Everyone benefits when they are part of a community. Your family and friends are your community and your marriage will be a part of the community as well. Having committed family units of many different kinds (not just marriages) helps to strengthen and stabilize a community. Odds are, most of your friends and loved ones will support you in this way even if you don't ask them to, but the ritual of acknowledging the need for that support, and receiving those assurances, can be a very important and powerful part of a wedding ceremony. Everyone who is attending on your wedding day wants to see your marriage succeed because they love and believe in you, so having them promise to be supportive along the way is super meaningful.

Community Wedding Vows

Here are some possibilities of community vows to use in place of "Speak now or forever hold your peace":

  • Do you support this union and affirm that these two should be married today? (Guests respond, "We Do.")
  • Will you surround this couple in love, offering them the joys of your friendship?
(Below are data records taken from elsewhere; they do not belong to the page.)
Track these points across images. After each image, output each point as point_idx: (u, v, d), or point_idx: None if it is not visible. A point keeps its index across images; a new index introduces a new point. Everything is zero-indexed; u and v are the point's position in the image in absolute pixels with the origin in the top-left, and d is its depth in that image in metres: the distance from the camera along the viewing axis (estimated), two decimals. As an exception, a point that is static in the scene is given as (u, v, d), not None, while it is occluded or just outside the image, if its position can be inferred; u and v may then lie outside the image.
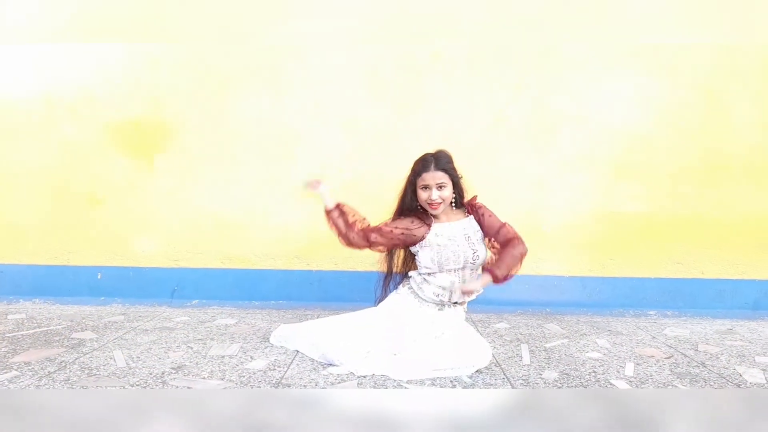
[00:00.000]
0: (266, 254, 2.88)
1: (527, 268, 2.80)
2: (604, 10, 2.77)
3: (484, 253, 2.01)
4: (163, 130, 2.85)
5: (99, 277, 2.88)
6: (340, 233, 2.05)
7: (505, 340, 2.23)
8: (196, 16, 2.83)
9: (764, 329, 2.48)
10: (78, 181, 2.88)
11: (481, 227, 2.02)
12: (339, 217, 2.05)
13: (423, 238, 1.98)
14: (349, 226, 2.04)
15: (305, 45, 2.81)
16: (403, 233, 1.99)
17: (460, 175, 2.01)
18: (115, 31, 2.84)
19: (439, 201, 1.94)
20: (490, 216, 2.03)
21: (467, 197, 2.07)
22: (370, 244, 2.04)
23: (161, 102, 2.85)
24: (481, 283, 1.89)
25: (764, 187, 2.79)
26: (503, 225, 2.00)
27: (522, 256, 1.93)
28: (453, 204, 2.02)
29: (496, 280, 1.88)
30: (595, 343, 2.20)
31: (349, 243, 2.05)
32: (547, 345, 2.15)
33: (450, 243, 1.95)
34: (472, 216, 2.05)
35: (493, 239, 2.02)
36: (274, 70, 2.83)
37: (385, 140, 2.82)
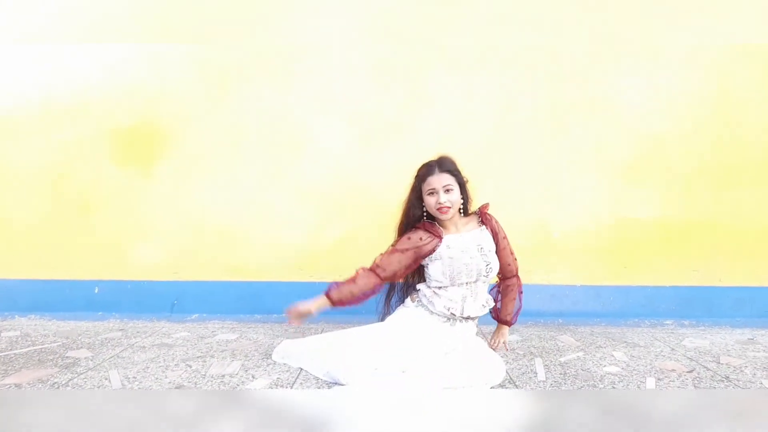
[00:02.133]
0: (268, 266, 2.79)
1: (538, 278, 2.73)
2: (615, 10, 2.70)
3: (497, 265, 1.92)
4: (162, 135, 2.78)
5: (96, 291, 2.80)
6: (357, 299, 1.90)
7: (518, 354, 2.13)
8: (199, 15, 2.77)
9: (787, 339, 2.38)
10: (74, 191, 2.80)
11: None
12: (342, 298, 1.87)
13: (433, 251, 1.88)
14: (354, 283, 1.89)
15: (311, 43, 2.75)
16: (414, 253, 1.89)
17: (465, 180, 1.93)
18: (117, 31, 2.78)
19: (449, 205, 1.84)
20: (504, 238, 1.98)
21: (472, 204, 1.98)
22: (382, 280, 1.91)
23: (162, 105, 2.79)
24: (507, 335, 2.11)
25: (782, 192, 2.70)
26: (513, 257, 2.01)
27: (521, 294, 2.08)
28: (461, 211, 1.93)
29: (510, 326, 2.09)
30: (612, 356, 2.10)
31: (368, 295, 1.92)
32: (562, 359, 2.06)
33: (462, 255, 1.86)
34: (485, 226, 1.96)
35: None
36: (280, 69, 2.77)
37: (392, 138, 2.75)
Will you support this couple in their relationship? At times of conflict will you offer them the strength of your wisest counsel and the comfort of your thoughtful concern? At times of joy, will you celebrate with them, nourishing their love for one another? (Guests respond, "We Will.")
  • The bonds this couple has made today are sacred and holy, and should not be broken. But nearly every relationship is tested at one point or another, by conflict, temptation, strife, and change. Will you, their loved ones, family, and friends, agree to help them keep those bonds holy, reminding them of their love for one another, and helping them cross through those stressful periods? (Guests respond, "We Will.")
  • The wedding rings that these two will give each other will be a reminder of their love, and the vows they will make here today. They have asked me to pass them around the room so that each of you, who is an important and loved member of their lives, can bless the rings and give your support for their marriage. (Rings are passed from guest to guest.)

Don't these seem like some nice alternatives to the dramatic question that only seeks to cause trouble? Try requesting community vows rather than inviting an awkward incident.